Propulsée dans l’arène politique depuis l’incarcération de son mari Nabil Karoui, candidat à la présidentielle tunisienne, Salwa Smaoui mène tambour battant la campagne pour le second tour.
« Nabil est en prison et tous les Tunisiens sont en prison… Tous ensemble pour sortir la Tunisie de la prison de la pauvreté. » Début septembre, Salwa Smaoui avait prononcé un discours passionné au début de la campagne électorale de son mari Nabil Karoui, candidat à la présidentielle, lors d’un rassemblement à Gafsa, la plus grande ville du sud-ouest de la Tunisie.
Depuis ce jour, Salwa Smaoui est sous le feu des projecteurs, faisant campagne au nom de son époux emprisonné, pourtant en lice pour le second tour de la présidentielle, où il sera opposé au juriste constitutionnaliste Kaïs Saïed, arrivé en tête du premier tour.
Les demandes de libération formulées par les avocats du magnat controversé des médias, poursuivi pour blanchiment d’argent et évasion fiscale et détenu près de Tunis depuis le 23 août, ont été jusqu’à présent rejetées.
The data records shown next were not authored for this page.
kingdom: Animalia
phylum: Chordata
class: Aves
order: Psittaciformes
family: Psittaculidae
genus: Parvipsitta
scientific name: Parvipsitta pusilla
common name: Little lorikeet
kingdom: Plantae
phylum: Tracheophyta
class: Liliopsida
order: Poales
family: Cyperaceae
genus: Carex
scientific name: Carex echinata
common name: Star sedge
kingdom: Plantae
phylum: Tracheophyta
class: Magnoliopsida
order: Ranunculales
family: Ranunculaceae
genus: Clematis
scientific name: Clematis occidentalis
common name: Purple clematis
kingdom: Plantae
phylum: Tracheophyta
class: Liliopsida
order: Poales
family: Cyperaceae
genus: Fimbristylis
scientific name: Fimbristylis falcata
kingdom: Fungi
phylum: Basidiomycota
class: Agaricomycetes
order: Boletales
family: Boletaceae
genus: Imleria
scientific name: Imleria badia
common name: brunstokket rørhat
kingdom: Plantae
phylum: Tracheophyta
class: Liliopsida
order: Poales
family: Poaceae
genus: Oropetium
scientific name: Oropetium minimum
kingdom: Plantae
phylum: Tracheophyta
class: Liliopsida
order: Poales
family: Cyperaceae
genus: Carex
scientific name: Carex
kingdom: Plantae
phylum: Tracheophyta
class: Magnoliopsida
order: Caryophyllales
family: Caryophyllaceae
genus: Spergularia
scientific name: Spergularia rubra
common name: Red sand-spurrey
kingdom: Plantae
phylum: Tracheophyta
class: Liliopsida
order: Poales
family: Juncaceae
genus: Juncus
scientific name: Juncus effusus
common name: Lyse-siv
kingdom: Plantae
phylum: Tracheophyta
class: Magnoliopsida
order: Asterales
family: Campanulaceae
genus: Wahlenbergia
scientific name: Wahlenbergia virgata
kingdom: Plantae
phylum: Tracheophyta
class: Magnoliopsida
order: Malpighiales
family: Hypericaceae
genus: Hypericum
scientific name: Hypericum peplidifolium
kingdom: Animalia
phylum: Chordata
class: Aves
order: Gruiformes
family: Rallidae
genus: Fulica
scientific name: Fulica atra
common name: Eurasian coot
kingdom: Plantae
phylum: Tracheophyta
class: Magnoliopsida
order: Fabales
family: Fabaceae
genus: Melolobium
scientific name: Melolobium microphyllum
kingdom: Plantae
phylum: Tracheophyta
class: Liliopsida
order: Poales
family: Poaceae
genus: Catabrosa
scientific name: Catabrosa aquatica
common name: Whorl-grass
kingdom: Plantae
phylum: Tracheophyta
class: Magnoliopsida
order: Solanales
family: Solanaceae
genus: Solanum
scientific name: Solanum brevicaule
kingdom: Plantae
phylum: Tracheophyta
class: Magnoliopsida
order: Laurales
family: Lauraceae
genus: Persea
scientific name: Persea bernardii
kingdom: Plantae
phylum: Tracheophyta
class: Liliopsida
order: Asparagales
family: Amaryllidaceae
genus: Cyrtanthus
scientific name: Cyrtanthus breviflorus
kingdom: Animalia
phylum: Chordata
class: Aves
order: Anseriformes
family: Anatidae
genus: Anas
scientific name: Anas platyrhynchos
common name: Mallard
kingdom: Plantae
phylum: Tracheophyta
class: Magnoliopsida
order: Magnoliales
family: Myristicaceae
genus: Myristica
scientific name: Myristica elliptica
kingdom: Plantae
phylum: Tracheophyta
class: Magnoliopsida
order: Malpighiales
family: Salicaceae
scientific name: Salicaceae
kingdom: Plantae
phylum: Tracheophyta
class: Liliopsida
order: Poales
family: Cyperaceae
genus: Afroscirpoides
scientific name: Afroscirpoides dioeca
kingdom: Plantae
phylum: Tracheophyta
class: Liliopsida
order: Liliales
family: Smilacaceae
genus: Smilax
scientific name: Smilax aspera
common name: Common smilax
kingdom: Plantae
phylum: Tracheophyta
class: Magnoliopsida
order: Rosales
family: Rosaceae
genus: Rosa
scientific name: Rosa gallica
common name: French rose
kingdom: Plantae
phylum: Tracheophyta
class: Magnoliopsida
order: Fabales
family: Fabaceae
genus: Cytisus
C’est donc une nouvelle fois Salwa Smaoui qui doit tenter de convaincre les électeurs de propulser Nabil Karoui, qui ne peut s’exprimer, à la présidence de la Tunisie.
Déterminée et énergique, Salwa Smaoui a joué un rôle clé dans la campagne du premier tour, se rendant avec des membres du parti Qalb Tounes (« le cœur de la Tunisie ») dans de nombreuses régions du pays, où elle s’est adressée en priorité aux populations les plus marginalisées.
Son époux avait gagné en popularité en organisant ces dernières années des actions de charité, diffusées quotidiennement sur la chaîne qu’il avait fondée, Nessma TV. Des actions menées au nom de l’association Khalil Tounes, qui porte le nom de leur fils, décédé en 2016 à l’âge de 20 ans dans un accident de voiture.
Une stratégie défensive
Formée aux États-Unis et ancienne directrice générale de Microsoft Tunisie, dont elle est toujours cadre, parlant couramment l’anglais et le français, Salwa Smaoui est apparue à son aise face aux caméras et lors des meetings. Semblant partager la même maîtrise de la communication que son candidat de mari, elle emploie un langage simple pour défendre le programme « antisystème » de Nabil Karoui, axé sur la lutte contre la pauvreté. Non sans utiliser parfois, en fonction de son auditoire, l’accent du Sud tunisien dont elle est originaire.
Propulsée sur le devant de la scène, elle a adopté une stratégie défensive pour expliquer notamment aux électeurs le principe de la présomption d’innocence, et n’a eu de cesse de dénoncer le traitement réservé à celui qu’elle qualifie de « prisonnier politique », accusant le pouvoir de chercher à éliminer de la course à la présidence un « homme qui dérange ».
« Ton peuple a parlé pour toi »
C’est elle qui, après la fermeture des bureaux de vote le 15 septembre, a annoncé que son mari, surnommé « le Berlusconi tunisien » par ses détracteurs, était qualifié pour le second tour. Elle a lu une lettre du candidat incarcéré, saluant « un jour extraordinaire pour la démocratie et pour l’histoire du pays ».
« Félicitations Nabil ! », a-t-elle déclaré devant les partisans du candidat. « J’espère que tout ce travail que tu as fait ne sera pas vain. » Et de poursuivre : « Je m’adresse à toi en tant qu’épouse et en tant que mère de tes enfants. Tu as entamé une grève de la faim pour deux raisons : parce qu’ils ont voulu étouffer ta voix et parce qu’ils ont décidé de ne pas te laisser voter. Les gens ont ressenti cette injustice, ton peuple a parlé pour toi. Tu n’as pas voté, mais lui, a voté pour toi. » Le candidat avait annoncé, le 11 septembre, faire une grève de la faim pour pouvoir voter au premier au tour. En vain.
Tournée vers le second tour, Salwa Smaoui a appelé les candidats éliminés ainsi que leurs électeurs à soutenir son mari, à qui elle rend visite en prison une fois par semaine, et dont l’avenir, sur le plan judiciaire, reste incertain.